Naked City

Perry schmoozes with gay bashers

A year from now, observers will look back on the campaign season and say the governor's race did not begin with a stump speech behind a podium in some anonymous hotel ballroom. It began in a church school gymnasium on a Sunday afternoon in June.

Gov. Rick Perry was at Fort Worth's Calvary Christian Academy on Sunday to sign two bills. One was the parental consent bill, which requires minor girls to get parental permission before an abortion. The other was what Perry chose to call the "defense of marriage" constitutional amendment, which will go to Texas voters in November. In his speech, Perry said it was important for Texas to protect the sanctity of marriage against the encroachment of court cases that would turn the sacred institution into a transaction.

"Activist judges have used the bench as a platform to advance a narrow agenda in utter opposition to the laws of the land and the views of the majority," Perry told the cheering crowd. "These actions have brought legal uncertainty to an issue on which the people are anything but uncertain. And more than that, these acts pose a direct threat to the institution that is the very bedrock of society and the laws designed to protect the institution of marriage in Texas and states like it."

Perry said he could have signed the bills in the parking lot of a Wal-Mart, but it wasn't the location that was the eye-opener on Sunday. It was Perry's backslapping companions on stage at the event. Consider the words offered by televangelist Rod Parsley, who preceded Perry and praised him for his godly stand, saying the effects of the homosexual agenda in American were substantial. Most homosexuals were anything but happy and carefree, Parsley told the crowd – many suffer from low self-esteem and depression.

"Gay sex is a veritable breeding ground for disease," Parsley went on. "Only 1 percent of the homosexual population in America will die of old age. The average life expectancy for a homosexual in the United States of America, discounting AIDS, is 42 years of age. Their heterosexual counterpart is 75. A lesbian can only expect to live to be 45 years of age. Her heterosexual counterpart is 79. Homosexuals represent 2 percent of the population, yet today they're carrying 60 percent of the known cases of syphilis. We must not chance an untested social experiment with the security of our children."
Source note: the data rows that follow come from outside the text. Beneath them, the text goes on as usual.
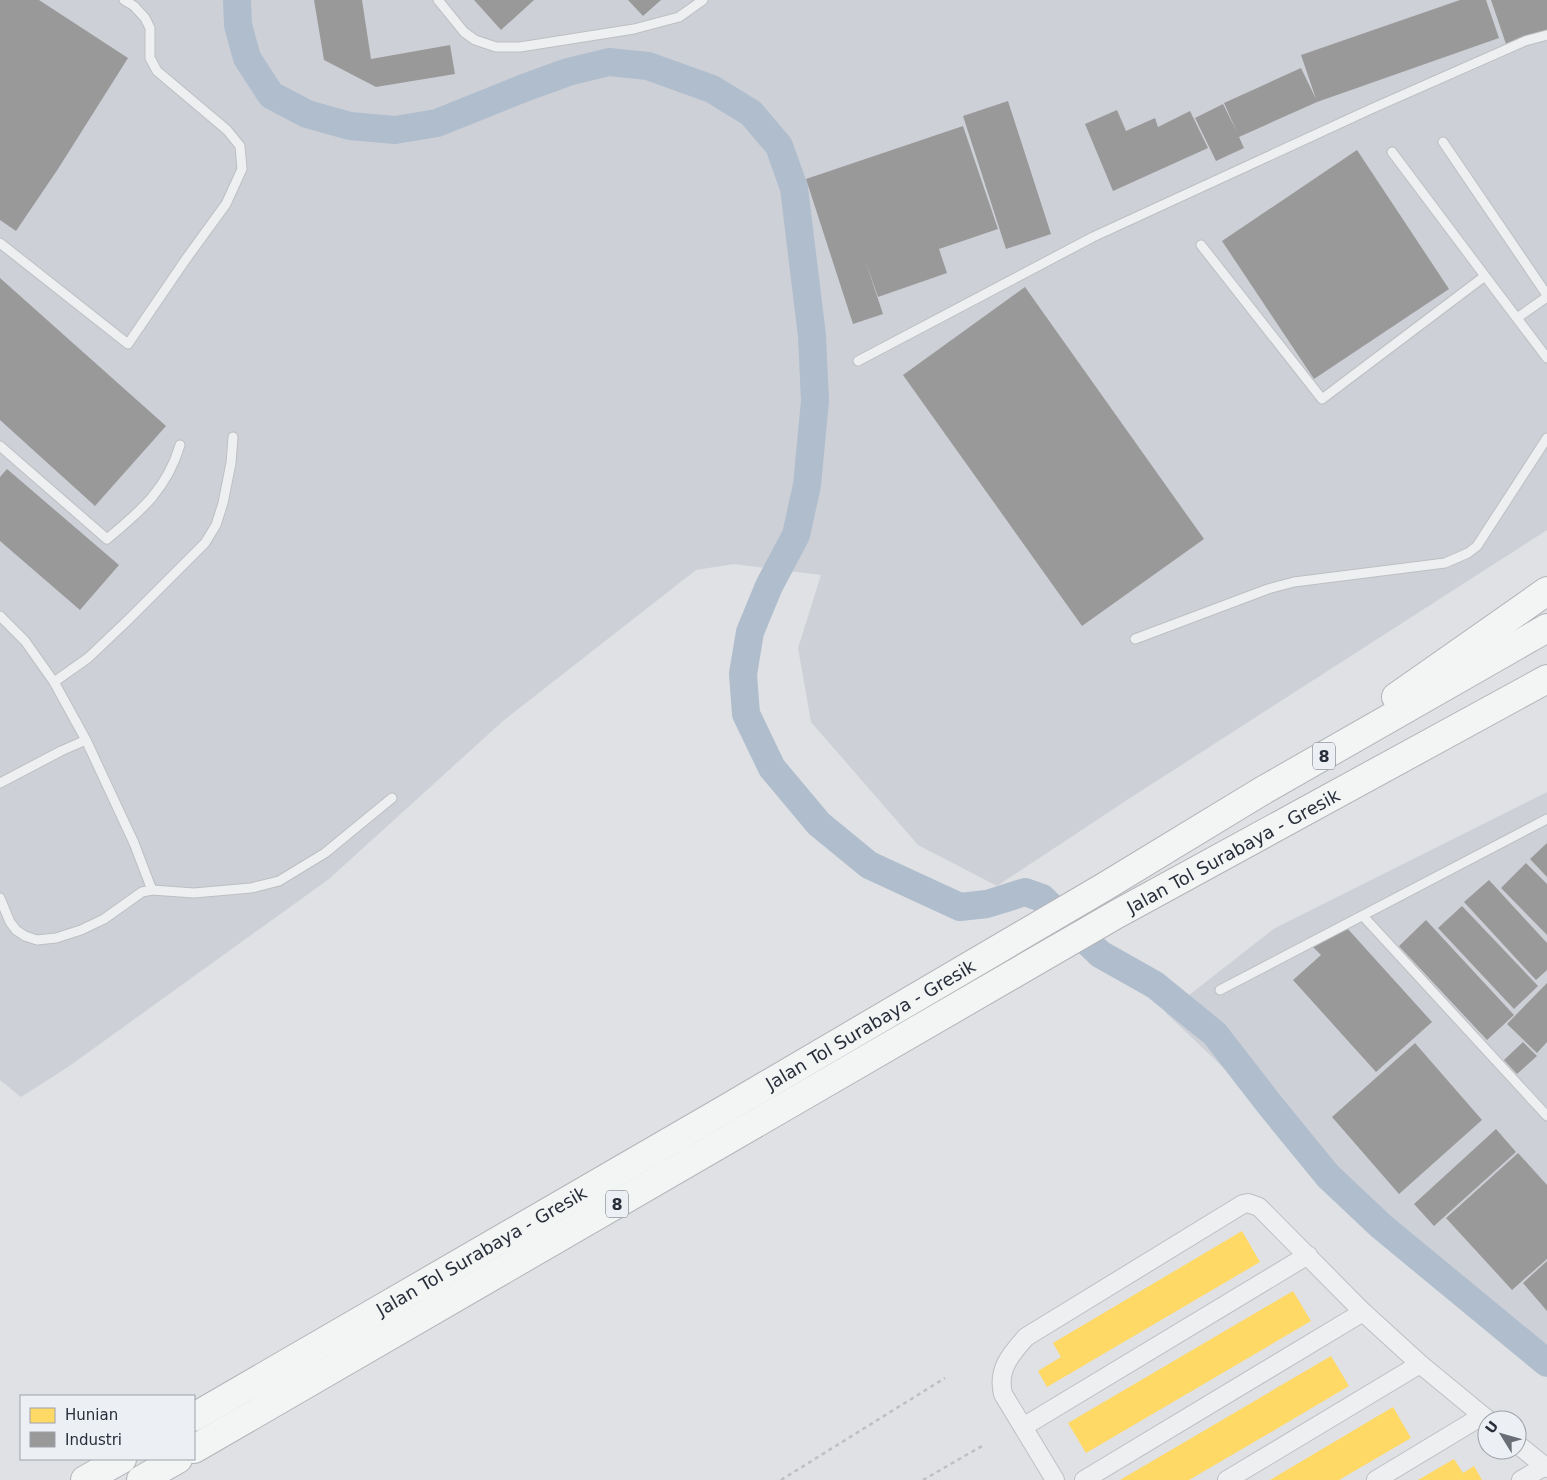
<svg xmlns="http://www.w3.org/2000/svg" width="1547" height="1480" viewBox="0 0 1547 1480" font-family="'DejaVu Sans',sans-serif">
<rect width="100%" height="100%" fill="#dfe1e4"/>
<path fill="#ced0d7" d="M 0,0 L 1547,0 L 1547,530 L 1127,800 L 997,886 L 918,845 L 811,722 L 798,648 L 821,575 L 734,564 L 696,570 L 503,721 L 329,879 L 68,1067 L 21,1097 L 0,1080 Z
M 1547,792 L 1547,1376 L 1166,1013 L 1275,928 Z"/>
<path fill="#ffd966" d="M 1242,1231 L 1260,1262 L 1047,1387 L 1038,1371 L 1061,1357 L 1053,1343 Z
M 1293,1291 L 1311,1321 L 1086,1453 L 1068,1423 Z
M 1331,1356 L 1349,1386 L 1278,1428 L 1189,1480 L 1120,1480 Z
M 1393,1407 L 1411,1438 L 1339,1480 L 1270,1480 Z
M 1454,1459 L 1463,1473 L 1474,1466 L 1482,1480 L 1418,1480 Z"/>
<path fill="#999" d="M 0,0 L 39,0 L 128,58 L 58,169 L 16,231 L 0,220 Z
M 314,0 L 362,0 L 371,59 L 450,45 L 455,74 L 376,87 L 324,60 Z
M 474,0 L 534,0 L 501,30 Z
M 628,0 L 661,0 L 643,16 Z
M 1460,0 L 1486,0 L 1499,38 L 1317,102 L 1239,137 L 1244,148 L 1216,161 L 1195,118 L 1223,104 L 1237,132 L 1224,103 L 1301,68 L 1316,99 L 1301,55 Z
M 1491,0 L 1547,0 L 1547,32 L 1507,47 Z
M 1008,101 L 1051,234 L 1006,249 L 963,116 Z
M 1117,110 L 1126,131 L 1155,118 L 1158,127 L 1190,111 L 1208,148 L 1113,191 L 1085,124 Z
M 963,126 L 998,229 L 939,249 L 947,273 L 878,297 L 865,260 L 883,314 L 853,324 L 806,179 Z
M 1357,150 L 1449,289 L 1314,379 L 1222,241 Z
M 0,278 L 166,426 L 95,506 L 0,420 Z
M 1025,287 L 1204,539 L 1082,626 L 903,375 Z
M 7,469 L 119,565 L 80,610 L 0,541 L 0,477 Z
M 1547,843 L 1547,877 L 1530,859 Z
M 1526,863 L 1547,884 L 1547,935 L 1501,888 Z
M 1489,880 L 1547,943 L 1547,970 L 1536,980 L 1464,902 Z
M 1462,906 L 1538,986 L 1514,1009 L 1438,928 Z
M 1426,920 L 1514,1015 L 1487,1040 L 1399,946 Z
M 1347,928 L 1432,1022 L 1376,1072 L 1293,980 L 1321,955 L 1313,947 Z
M 1547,983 L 1547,1042 L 1537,1053 L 1507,1024 Z
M 1523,1042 L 1537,1056 L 1517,1074 L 1504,1060 Z
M 1415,1043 L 1482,1120 L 1399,1194 L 1332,1117 Z
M 1496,1129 L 1516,1152 L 1434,1226 L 1414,1204 Z
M 1518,1153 L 1547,1185 L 1547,1259 L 1512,1290 L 1446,1218 Z
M 1547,1261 L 1547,1311 L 1523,1283 Z"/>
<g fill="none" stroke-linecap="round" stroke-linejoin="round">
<path stroke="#afbdcd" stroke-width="28" d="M 237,0 L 238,25 L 247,58 L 271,95 L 307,114 L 350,126 L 395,130 L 437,123 L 524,88 L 568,72 L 609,62 L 648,66 L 712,89 L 751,113 L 779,146 L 794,188 L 812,336 L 815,401 L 807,485 L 796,535 L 769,586 L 750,632 L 743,674 L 746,714 L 772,768 L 819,824 L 869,865 L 960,907 L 987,904 L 1025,892 L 1042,898 L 1100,954 L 1155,985 L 1215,1034 L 1270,1105 L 1328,1176 L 1381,1226 L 1547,1363"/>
<g stroke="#bdbfc2" stroke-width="11">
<path id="lane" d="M 438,0 L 464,32 L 475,40 L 496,47 L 520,47 L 634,29 L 679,17 L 703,0
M 1443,142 L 1547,295
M 1392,152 L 1485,276
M 0,243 L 128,344 L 186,259 L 226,204 L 242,169 L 240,146 L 227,130 L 157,71 L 150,58 L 150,28 L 145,18 L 134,6 L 124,0
M 1201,245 L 1322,399 L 1485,276 L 1547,358
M 1517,318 L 1547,297
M 858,361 L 1093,237 L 1371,109 L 1525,41 L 1547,35
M 0,446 L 107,539 C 141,511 167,489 180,445
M 0,616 L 25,641 L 54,682 L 86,740 L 61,751 L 0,783
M 1135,639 L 1268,589 L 1294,582 L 1445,563 L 1468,553 L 1477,546 L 1547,438
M 54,682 L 88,658 L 128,620 L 205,543 L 216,525 L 223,503 L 231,463 L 233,437
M 86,740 L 134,843 L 152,890
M 0,898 L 10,922 L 16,930 L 25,936 L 37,940 L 56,938 L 81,930 L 104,919 L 142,892 L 152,890 L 194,893 L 251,888 L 279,881 L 325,853 L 392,798
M 1363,916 L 1547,1116
M 1220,990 L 1547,819"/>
</g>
<g stroke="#bdbfc2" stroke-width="20">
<path id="street" d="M 1023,1427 L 1308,1255
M 1517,1444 L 1547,1468
M 1055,1480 L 1003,1394 C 997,1369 1011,1354 1026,1337 L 1243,1204 L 1248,1203 L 1259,1207 L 1363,1312 L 1420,1364 L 1488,1420
M 1084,1480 L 1363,1312
M 1227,1480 L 1420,1364
M 1376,1480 L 1482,1416
M 1521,1480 L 1545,1466"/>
</g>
<g stroke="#b2b4b8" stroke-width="30">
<g id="highway">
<path d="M 1396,697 L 1547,591"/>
<path id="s1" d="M 194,1417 L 729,1107 L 1104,887 L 1262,791 L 1547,628"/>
<path id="s2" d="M 194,1449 L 1117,914 L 1547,679"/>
<path d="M 85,1480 L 122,1459"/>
<path d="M 141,1480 L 178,1459"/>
</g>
</g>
<path stroke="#bdbfc2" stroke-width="2.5" stroke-dasharray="4 4" stroke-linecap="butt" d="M 781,1480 L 945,1378
M 923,1480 L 982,1446"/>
<use href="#lane" stroke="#eeeff1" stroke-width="9"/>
<use href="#street" stroke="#eeeff1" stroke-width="18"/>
<use href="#highway" stroke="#f3f4f4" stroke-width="28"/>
</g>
<g text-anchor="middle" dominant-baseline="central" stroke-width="5" stroke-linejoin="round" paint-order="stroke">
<g fill="#eceff4" stroke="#636972" stroke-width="1">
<rect x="1313" y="742.5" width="22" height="27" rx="4"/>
<rect x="606" y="1190.5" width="22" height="27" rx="4"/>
</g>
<g font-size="16" font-weight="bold" fill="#282f3b">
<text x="1324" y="756">8</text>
<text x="617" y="1204">8</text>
</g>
<g font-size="18" fill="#282f3b" stroke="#eceff4">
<text stroke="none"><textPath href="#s2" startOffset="1199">Jalan Tol Surabaya - Gresik</textPath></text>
<text stroke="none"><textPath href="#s1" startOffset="782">Jalan Tol Surabaya - Gresik</textPath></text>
<text stroke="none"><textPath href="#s1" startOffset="332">Jalan Tol Surabaya - Gresik</textPath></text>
</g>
</g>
<rect x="20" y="1395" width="175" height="65" fill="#eceff4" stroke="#9ea2aa"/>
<rect x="30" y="1408" width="25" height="15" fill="#ffd966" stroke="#9ea2aa"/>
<text x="65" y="1420" font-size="15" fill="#282f3b">Hunian</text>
<rect x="30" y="1432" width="25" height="15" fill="#999999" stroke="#9ea2aa"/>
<text x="65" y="1445" font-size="15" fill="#282f3b">Industri</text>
<g transform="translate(1502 1435) rotate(307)"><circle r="24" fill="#eceff4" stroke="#9ea2aa"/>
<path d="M0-4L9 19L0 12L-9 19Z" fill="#686d76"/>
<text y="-8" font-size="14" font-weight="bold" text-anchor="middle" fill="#282f3b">U</text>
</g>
</svg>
Such dubious comments drew ovations from the crowd of 600 or so, and the crowd was wildly enthusiastic about Perry, even as some claimed the issue was about the family, not politics. It wasn't quite George W. Bush's visit to Bob Jones University in 2000, but it was Perry sitting with what has been noted in Christian circles as three of the four horseman of apocalypse against the "homosexual agenda" – Parsley, Donald Wildmon of the American Family Association, and Tony Perkins of the Family Research Council. The only one missing from Sunday's festivities was James Dobson of Focus on the Family.

Perkins said the media would clearly misunderstand the intentions and purpose of those who support traditional marriage. That may be so. What was easy to understand was that Perry has found part of his base at Calvary Christian Academy, a base that he hopes will carry him through the 2006 election season.